* [ACTIVITY]: When you repeat the entries below, please keep them exact and leave out the pictures.

* [GIVEN INFORMATION]:
^^^^^^^^^^^^^^^^
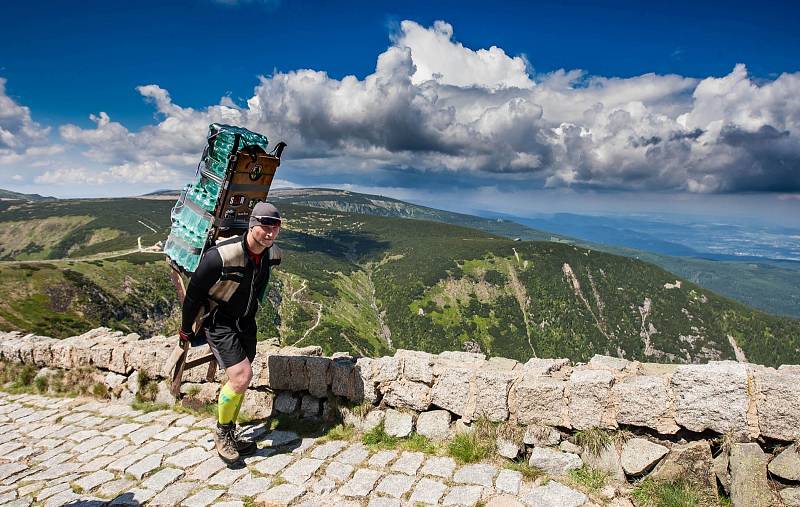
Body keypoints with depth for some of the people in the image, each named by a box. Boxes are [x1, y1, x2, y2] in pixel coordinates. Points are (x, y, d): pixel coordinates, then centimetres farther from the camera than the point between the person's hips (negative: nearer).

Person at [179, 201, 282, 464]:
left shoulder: (272, 255, -11)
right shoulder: (220, 256, -31)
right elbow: (193, 292, -17)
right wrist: (186, 331, -5)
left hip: (246, 320, 6)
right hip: (218, 321, -6)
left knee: (239, 381, 13)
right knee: (242, 376, -18)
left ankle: (229, 435, 34)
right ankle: (222, 431, 8)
^^^^^^^^^^^^^^^^
* [WRITTEN RESPONSE]:
Body keypoints with depth for some of the people in the image, each named by a box. Boxes are [x1, y1, x2, y2] in pixel coordinates. Points are (x, y, d): pixel coordinates, then centimetres farther from the camera than the point between the person's hips (negative: nearer).

Person at [179, 201, 282, 464]:
left shoulder: (272, 255, -11)
right shoulder: (220, 256, -31)
right elbow: (193, 292, -17)
right wrist: (186, 331, -5)
left hip: (246, 320, 6)
right hip: (218, 321, -6)
left knee: (239, 381, 13)
right knee: (242, 376, -18)
left ankle: (229, 435, 34)
right ankle: (222, 431, 8)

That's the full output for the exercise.